Even if you actually have specific ideas mapped against these buckets, you might lose your audience before you even get started.
(Related read: For more on finding the right balance between specificity and digestibility, read what Goldilocks taught me about writing strategic plans)
#5 Say: "It's not focused."
There's a well-known quote by Michael Porter that says strategy is all about trade-off's.
The implication of this? It's that you really can't claim to be thinking strategically, if you decide that your plan needs to include everything.
But this is something that plagues many plans, where there's no attempt at making trade-off's. Every idea, every caveat, and every bit of context seems just important enough to include.
Sooner or later, you end up with an unwieldy and unfocused document. And it comes off as not very strategic.
The key to fixing it? Sometimes it's rather easy. Because it's not really about how strategic your ideas are.
Rather, it's about how good you are at staying focused, and deprioritizing ruthlessly.
For instance:

(P.S. β this example is lifted from my 50-page slide science playbook, which covers 24 principles on how to build exec-ready slides. You can grab it directly.)

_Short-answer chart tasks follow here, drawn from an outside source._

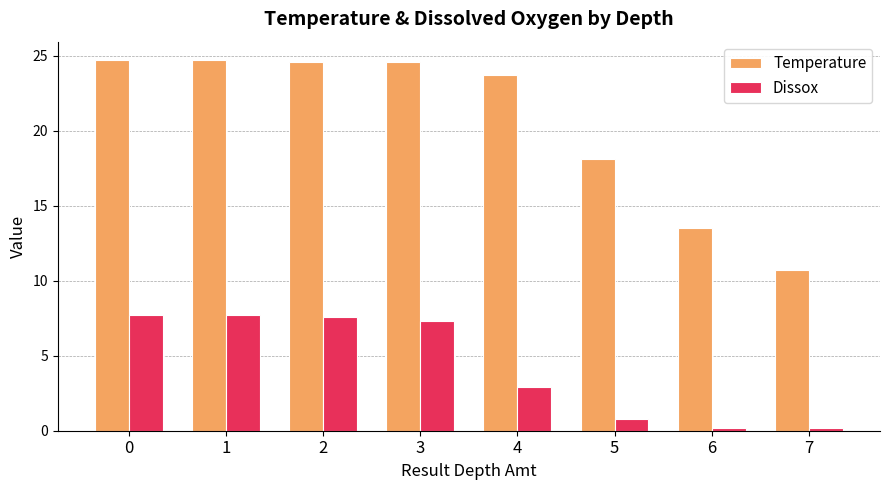

What is the sum of the Temperature values at 0 and 4?

48.4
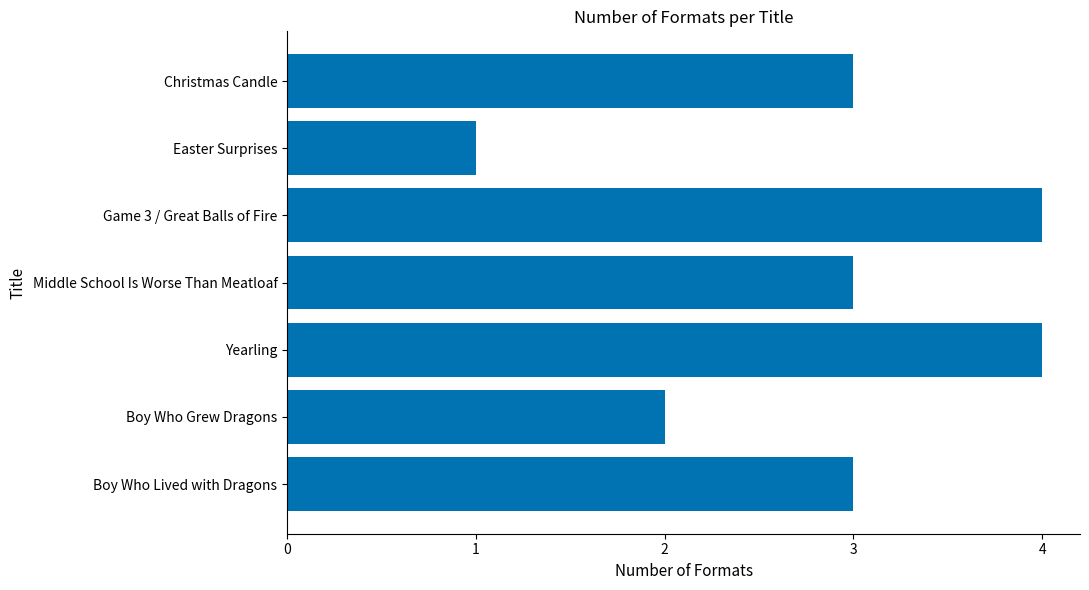

Reading top to bottom, transcribe all the data shown in this chart.

Christmas Candle=3	Easter Surprises=1	Game 3 / Great Balls of Fire=4	Middle School Is Worse Than Meatloaf=3	Yearling=4	Boy Who Grew Dragons=2	Boy Who Lived with Dragons=3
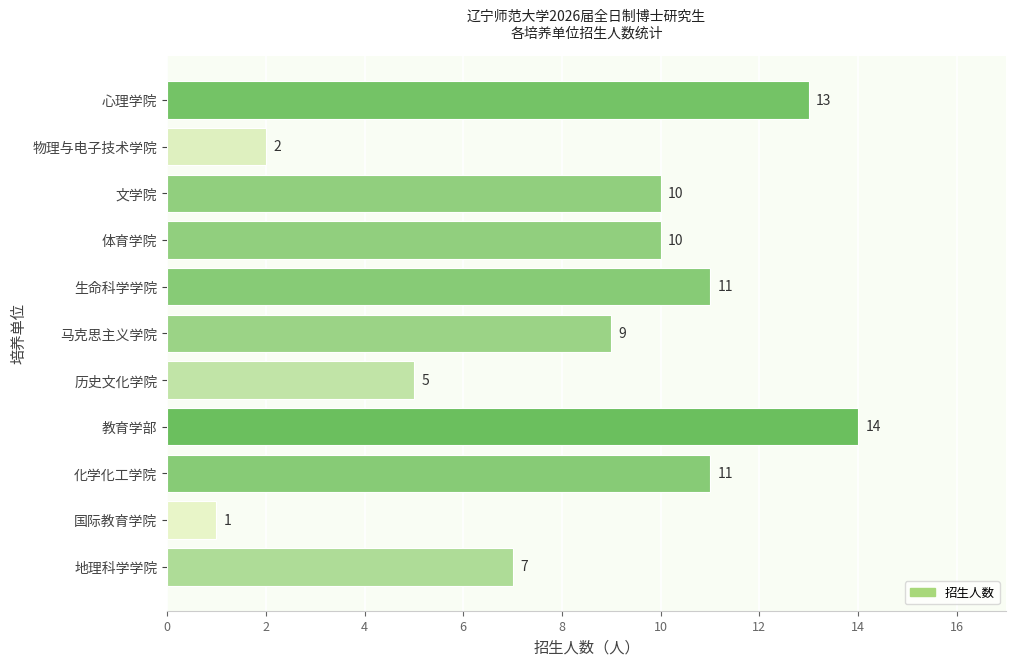

What is the maximum value shown in the chart?

14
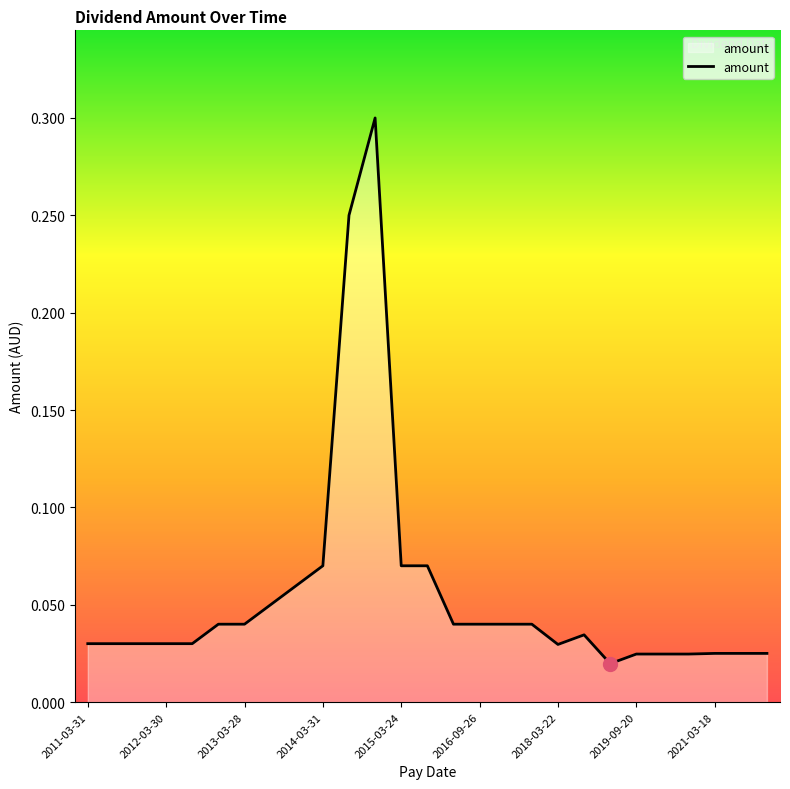

What is the difference between the maximum and minimum values?

0.3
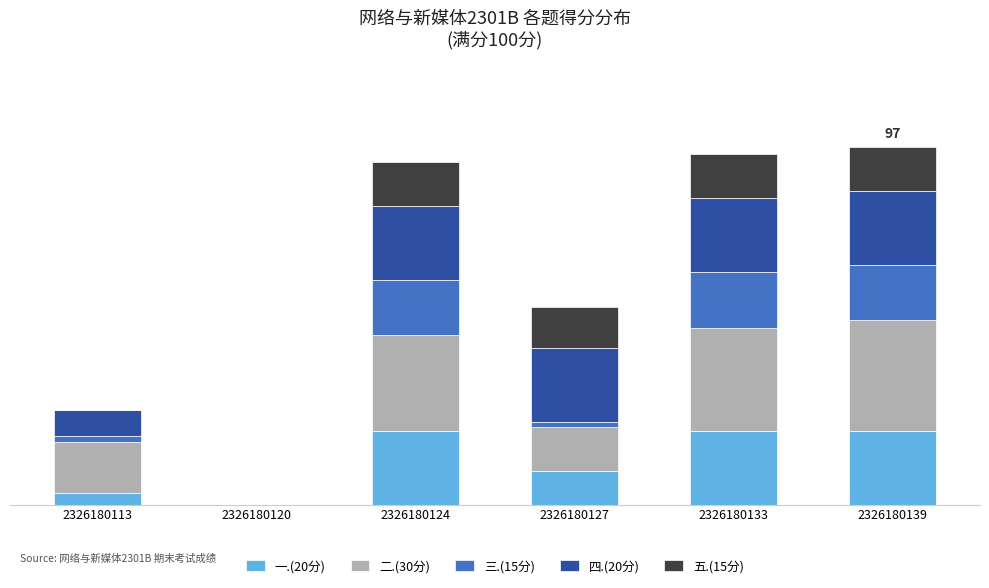

Are the bars grouped side by side (vs. stacked)?

No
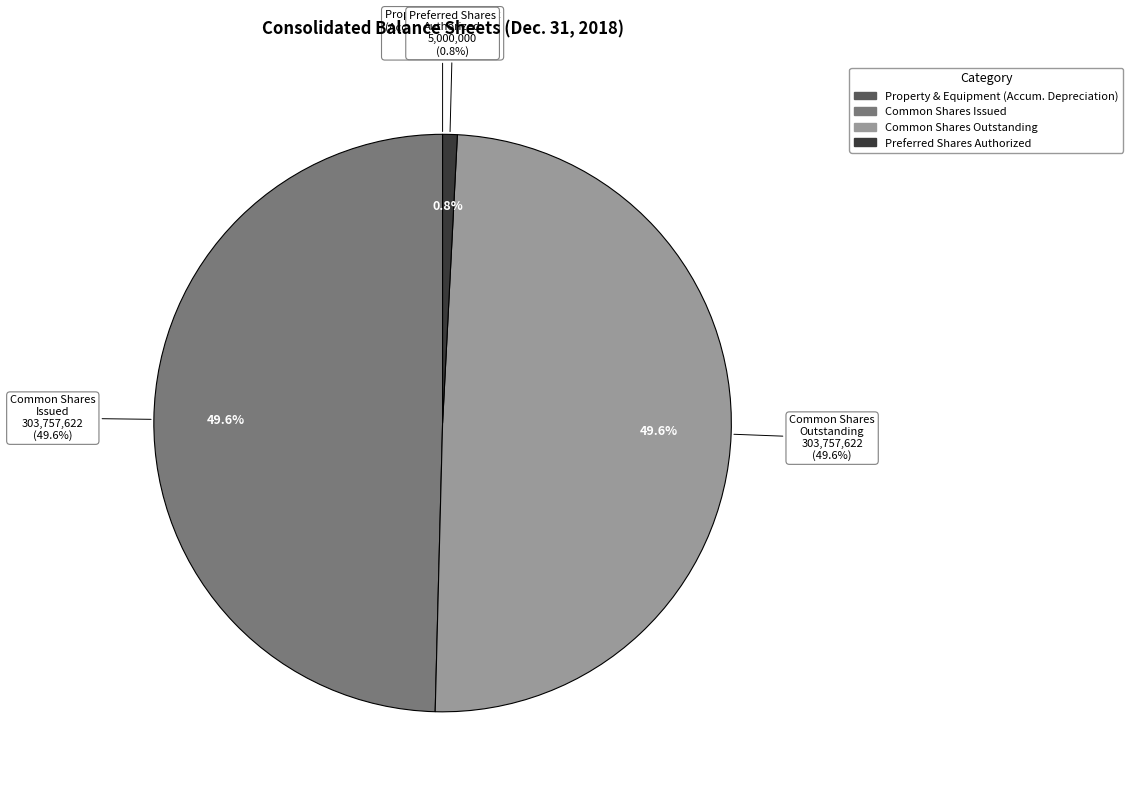

To the nearest percent, what portion does Common stock, shares issued represent?

50%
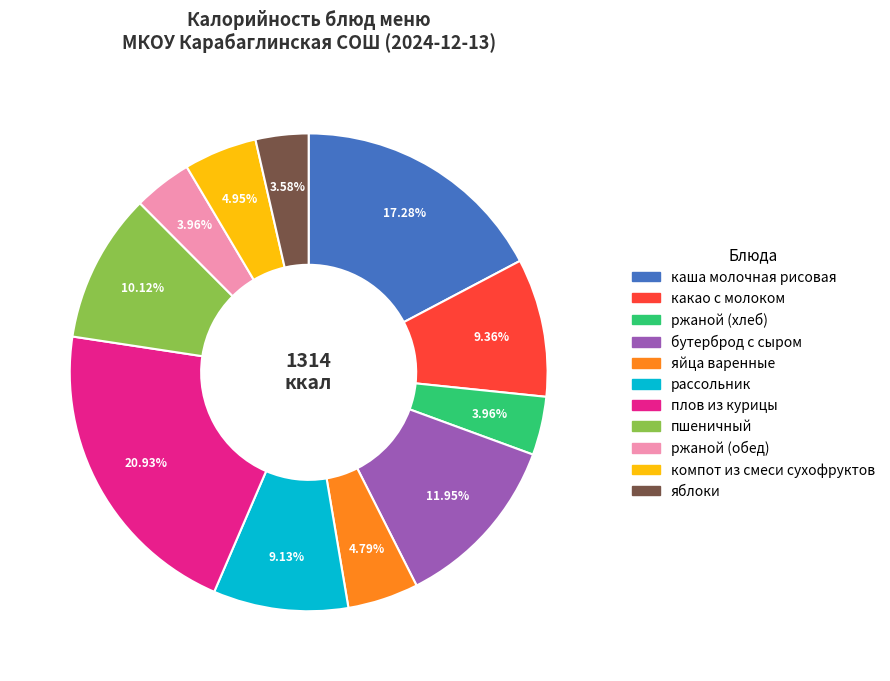

How many slices are in this pie chart?

11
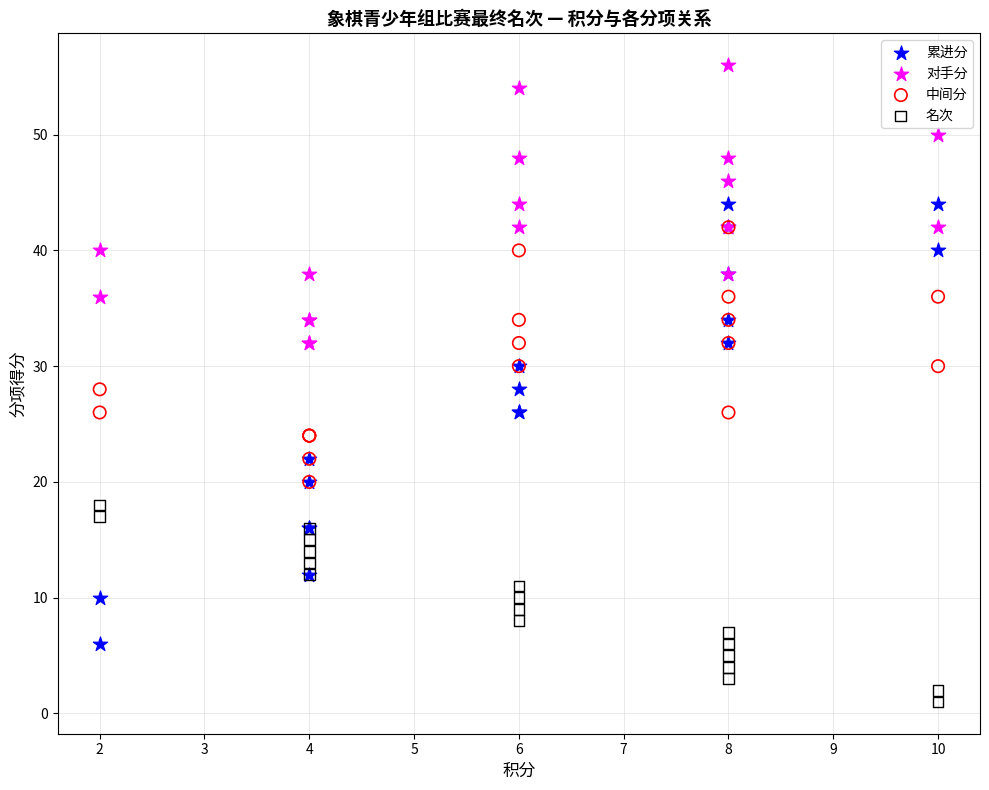

What are all the series names shown in the legend?

累进分, 对手分, 中间分, 名次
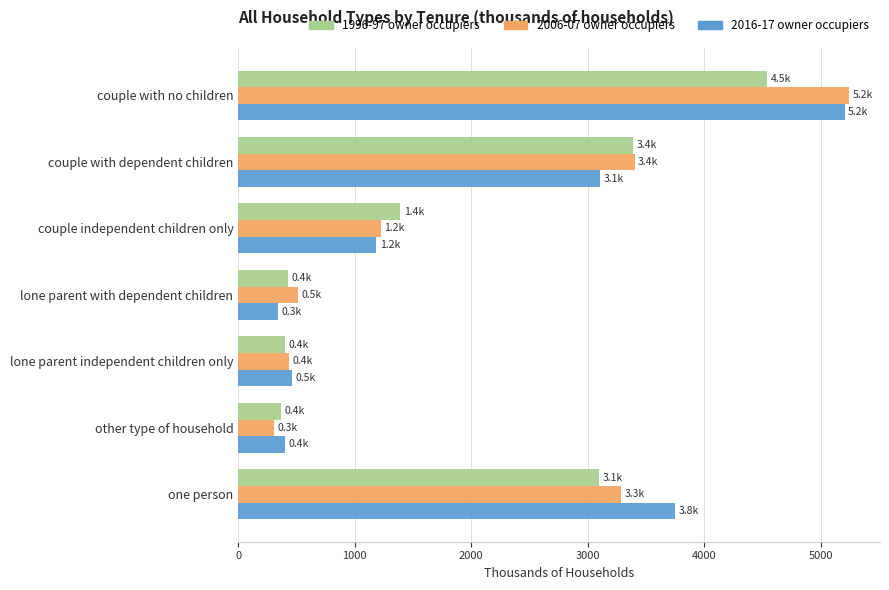

Is it true that 2006-07 owner occupiers equals 261.3 at lone parent independent children only?

False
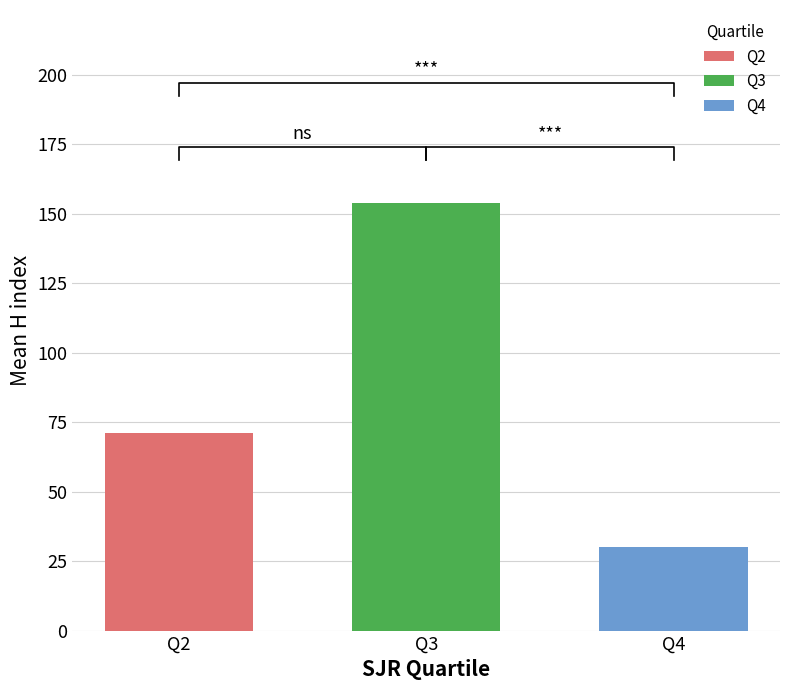

Read the Q4 value at Q3.

30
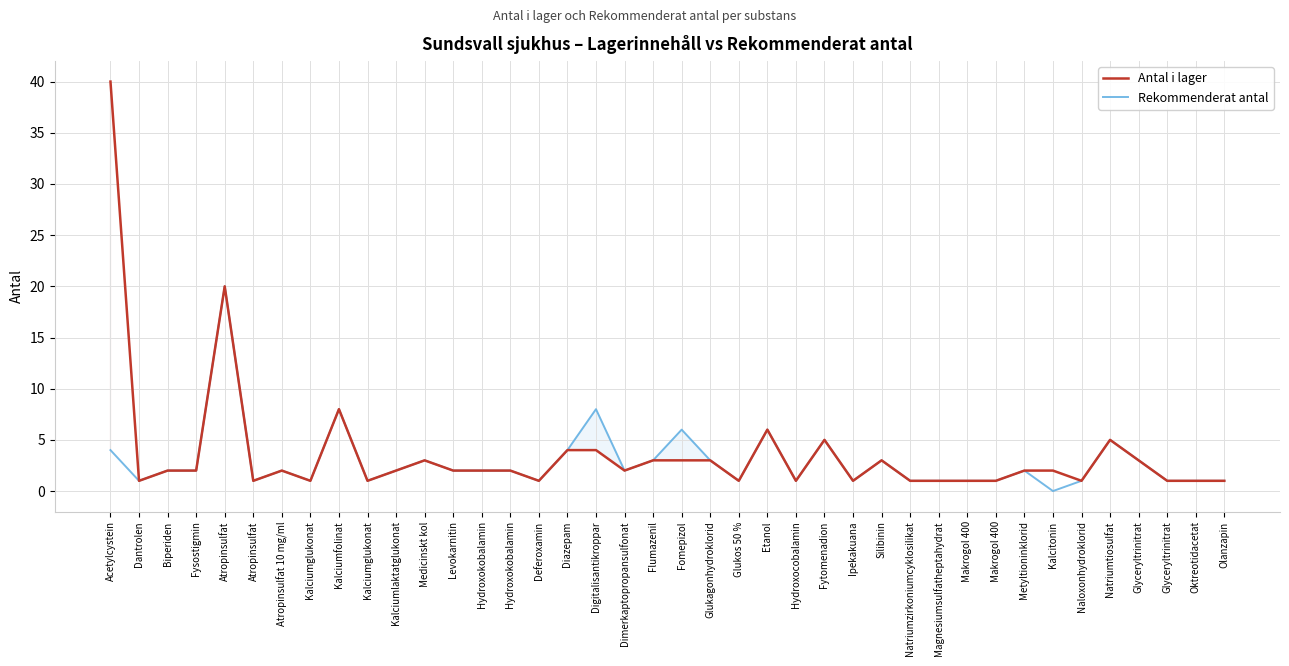

What is the difference between the second highest and second lowest values in the Rekommenderat antal series?

7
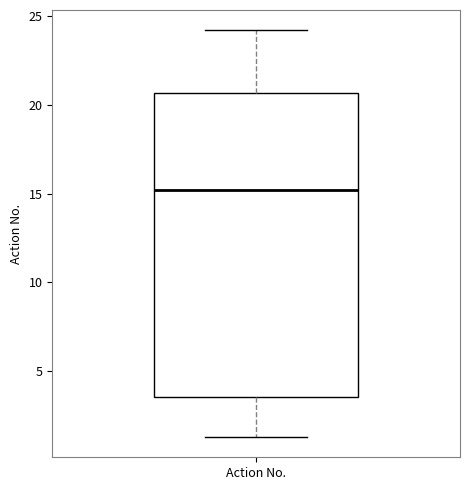

Where does the upper whisker of the box for Action No. end on the y-axis? The values are not printed on the chart, so give them approximately, as read against the axis.

24.0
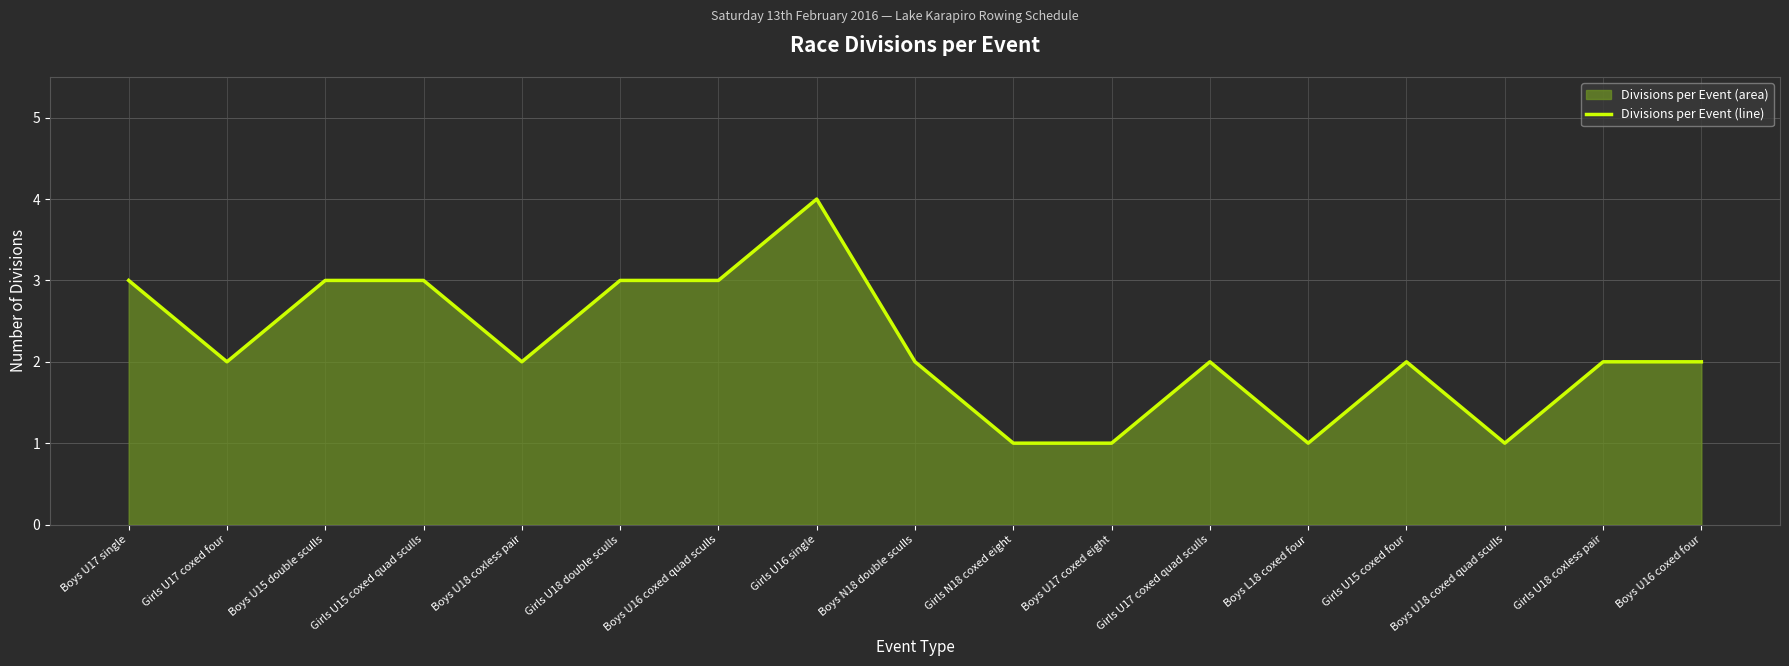

Rank the categories by value from highest to lowest.

Girls U16 single, Boys U17 single, Boys U15 double sculls, Girls U15 coxed quad sculls, Girls U18 double sculls, Boys U16 coxed quad sculls, Girls U17 coxed four, Boys U18 coxless pair, Boys N18 double sculls, Girls U17 coxed quad sculls, Girls U15 coxed four, Girls U18 coxless pair, Boys U16 coxed four, Girls N18 coxed eight, Boys U17 coxed eight, Boys L18 coxed four, Boys U18 coxed quad sculls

What we see here is an example of deliberate prioritization. We're not saying that the stuff we left out doesn't matter. We're simply trying to be extremely focused, to avoid diluting our own message.
So when people say something doesn't feel "strategic?" You don't always need to go back to the drawing board and look for big ideas.
Because sometimes, it's just that you're not focused. And that makes perfectly valid content come off as subpar.